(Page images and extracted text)

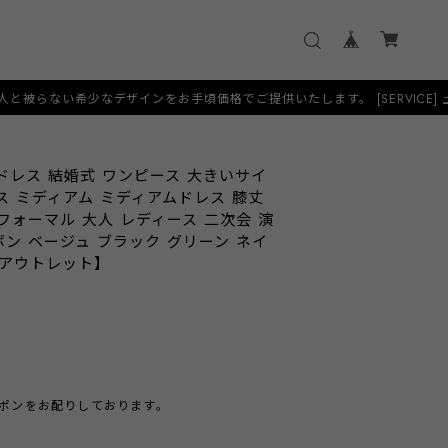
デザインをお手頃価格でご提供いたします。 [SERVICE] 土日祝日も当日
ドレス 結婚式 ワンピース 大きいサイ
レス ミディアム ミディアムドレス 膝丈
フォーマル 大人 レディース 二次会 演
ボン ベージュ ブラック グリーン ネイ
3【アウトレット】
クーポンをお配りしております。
* * *
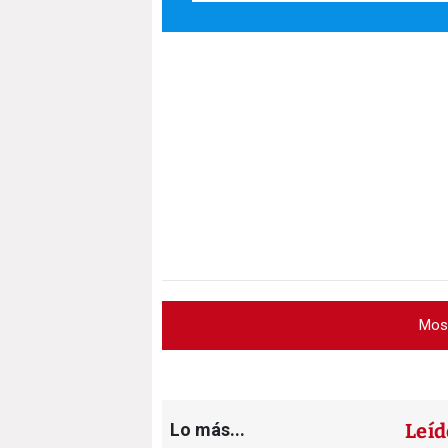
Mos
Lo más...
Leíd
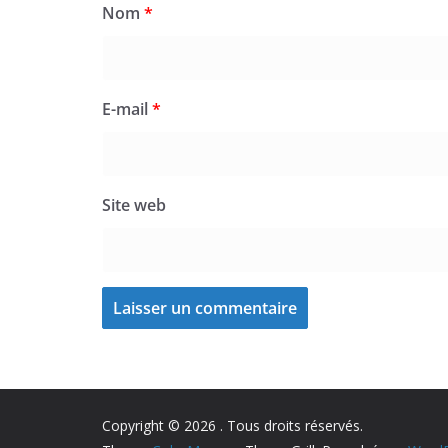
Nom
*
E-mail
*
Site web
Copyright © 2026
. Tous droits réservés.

*ACTION ITEM:*
All lines above from the one holding "デザインをお手頃価格でご提供いたします。 [SERVICE] 土日祝日も当日" to the one holding "クーポンをお配りしております。", inclusive, are to be copied exactly; no other line is wanted.

*RESPONSE BELOW:*
デザインをお手頃価格でご提供いたします。 [SERVICE] 土日祝日も当日
ドレス 結婚式 ワンピース 大きいサイ
レス ミディアム ミディアムドレス 膝丈
フォーマル 大人 レディース 二次会 演
ボン ベージュ ブラック グリーン ネイ
3【アウトレット】
クーポンをお配りしております。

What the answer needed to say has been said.